Required action:
Write the next part of the assembler feature wishlist, starting right after its last line, "Then HI_FLOAT is FLOAT(8,4-8,x)".

Document passage:
»»
270 F: Arbitrary section names in `bin'.
272 D: Is this necessary? Is it even desirable?
273 D: hpa: Desirable, yes. Necessary? Probably not, but there are definitely cases where it becomes quite useful.
277 F: Ability to read from a pipe.
279 D: Obviously not useful under dos, so memory problems with storing
280 D: entire input file aren't a problem either.
282 F: File caching under DOS/32 bit...
284 D: maybe even implement discardable buffers that get thrown away
285 D: when we get a NULL returned from malloc(). Only really useful under
286 D: DOS. Think about it.
288 F: possibly spool out the pre-processed stuff to a file, to avoid having to re-process it.
290 D: Possible problems with preprocessor values not known on pass 1? Have a look...
292 F: Or maybe we can spool out a pre-parsed version...?
294 D: Need to investigate feasibility. Does the results from the parser
295 D: change from pass 1 to pass 2? Would it be feasible to alter it so that
296 D: the parser returns an invariant result, and this is then processed
297 D: afterwards to resolve label references, etc?
299 F: Subsection support?
301 F: A good ALIGN mechanism, similar to GAS's.
303 D: GAS pads out space by means of the following (32-bit) instructions:
304 D: 8DB42600000000 lea esi,[esi+0x0]
305 D: 8DB600000000 lea esi,[esi+0x0]
306 D: 8D742600 lea esi,[esi+0x0]
307 D: 8D7600 lea esi,[esi+0x0]
308 D: 8D36 lea esi,[esi]
310 D: It uses up to two of these instructions to do up to 14-byte pads;
311 D: when more than 14 bytes are needed, it issues a (short) jump to
312 D: the end of the padded section and then NOPs the rest. Come up with
313 D: a similar scheme for 16 bit mode, and also come up with a way to
314 D: use it - internal to the assembler, so that programs using ALIGN
315 D: don't knock over preprocess-only mode.
316 D: Also re-work the macro form so that when given one argument in a
317 D: code section it calls this feature.
321 F: Possibly a means whereby FP constants can be specified as immediate operands to non-FP instructions.
322 D: * Possible syntax: MOV EAX,FLOAT 1.2 to get a single-precision FP
323 D: constant. Then maybe MOV EAX,HI_FLOAT 1.2 and MOV EAX,LO_FLOAT
324 D: 1.2 to get the two halves of a double-precision one. Best to
325 D: ignore extended-precision in case it bites.
326 D: * Alternatively, maybe MOV EAX,FLOAT(4,0-4,1.2) to get bytes 0-4
327 D: (ie 0-3) of a 4-byte constant. Then HI_FLOAT is FLOAT(8,4-8,x)
««
[Recorded data]
»»
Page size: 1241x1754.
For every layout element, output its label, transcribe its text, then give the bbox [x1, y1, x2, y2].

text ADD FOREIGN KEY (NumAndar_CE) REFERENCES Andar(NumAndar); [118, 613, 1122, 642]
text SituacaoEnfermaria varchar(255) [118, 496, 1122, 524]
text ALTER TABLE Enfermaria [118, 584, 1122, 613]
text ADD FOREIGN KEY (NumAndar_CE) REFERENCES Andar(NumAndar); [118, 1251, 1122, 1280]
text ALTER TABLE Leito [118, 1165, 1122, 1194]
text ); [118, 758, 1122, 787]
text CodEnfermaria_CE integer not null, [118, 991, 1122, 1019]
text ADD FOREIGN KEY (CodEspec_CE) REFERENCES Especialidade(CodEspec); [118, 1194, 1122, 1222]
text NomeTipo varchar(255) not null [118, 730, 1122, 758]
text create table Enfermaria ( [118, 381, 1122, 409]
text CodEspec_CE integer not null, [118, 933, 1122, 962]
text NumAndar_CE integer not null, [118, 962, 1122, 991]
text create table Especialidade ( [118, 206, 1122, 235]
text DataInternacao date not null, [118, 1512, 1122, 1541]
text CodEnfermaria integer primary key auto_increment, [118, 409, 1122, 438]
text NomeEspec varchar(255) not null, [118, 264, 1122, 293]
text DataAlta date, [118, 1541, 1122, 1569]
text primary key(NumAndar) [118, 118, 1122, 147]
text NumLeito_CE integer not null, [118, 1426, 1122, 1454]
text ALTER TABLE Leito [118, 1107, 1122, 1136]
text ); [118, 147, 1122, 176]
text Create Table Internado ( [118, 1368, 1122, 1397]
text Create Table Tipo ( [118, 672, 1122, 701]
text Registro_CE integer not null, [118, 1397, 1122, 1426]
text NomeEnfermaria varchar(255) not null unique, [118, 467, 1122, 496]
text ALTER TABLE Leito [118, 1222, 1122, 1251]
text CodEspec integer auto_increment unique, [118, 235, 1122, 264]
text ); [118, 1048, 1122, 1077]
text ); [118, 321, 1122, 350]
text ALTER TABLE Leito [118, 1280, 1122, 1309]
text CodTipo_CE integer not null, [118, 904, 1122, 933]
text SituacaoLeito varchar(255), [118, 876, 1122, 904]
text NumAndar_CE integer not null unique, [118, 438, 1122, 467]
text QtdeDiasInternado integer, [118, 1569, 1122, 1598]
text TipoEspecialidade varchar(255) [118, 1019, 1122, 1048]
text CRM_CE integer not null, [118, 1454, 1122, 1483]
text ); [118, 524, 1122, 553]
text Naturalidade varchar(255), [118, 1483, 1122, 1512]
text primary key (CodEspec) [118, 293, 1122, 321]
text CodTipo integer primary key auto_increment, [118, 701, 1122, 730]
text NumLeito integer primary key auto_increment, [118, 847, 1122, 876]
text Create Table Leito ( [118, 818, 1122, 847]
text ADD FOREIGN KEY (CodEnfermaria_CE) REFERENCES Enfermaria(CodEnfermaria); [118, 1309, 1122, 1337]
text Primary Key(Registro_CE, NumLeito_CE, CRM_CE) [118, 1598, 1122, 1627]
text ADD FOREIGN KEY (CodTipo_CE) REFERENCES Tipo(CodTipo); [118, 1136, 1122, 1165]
««
Output for this task:
328 D: and LO_FLOAT is FLOAT(8,0-4,x). But this version allows two-byte
329 D: chunks, one-byte chunks, even stranger chunks, and pieces of
330 D: ten-byte reals to be bandied around as well.
332 F: A UNION macro might be quite cool
333 D: now that ABSOLUTE is sane enough to be able to handle it.
335 F: An equivalent to gcc's ## stringify operator, plus string concatenation
336 D: somehow implemented without undue ugliness, so as
337 D: to be able to do `%include "/my/path/%1"' in a macro, or something
340 F: Actually _do_ something with the processor, privileged and
341 D: undocumented flags in the instruction table. When this happens,
342 D: consider allowing PMULHRW to map to either of the Cyrix or AMD
344 D: hpa: The -p option to ndisasm now uses this to some extent.
347 F: Maybe NEC V20/V30 instructions? ?
348 D: hpa: What are they? Should be trivial to implement.
350 F: Yet more object formats.
351 D: * Possibly direct support for .EXE files?
354 F: Symbol map in binary format. Format-specific options...
357 F: REDESIGN: Think about EQU dependency, and about start-point specification in OBJ. Possibly re-think directive support.
360 F: Think about a wrapper program like gcc?
362 D: Possibly invent a _patch_ for gcc so that it can take .asm files on the command line?
363 D: If a wrapper happens, think about adding an option to cause the
364 D: resulting executable file to be executed immediately, thus
365 D: allowing NASM source files to have #!... (probably silly)
367 F: Multi-platform support?
368 D: If so: definitely Alpha; possibly Java byte code;
369 D: probably ARM/StrongARM; maybe Sparc; maybe Mips; maybe
370 D: Vax. Perhaps Z80 and 6502, just for a laugh?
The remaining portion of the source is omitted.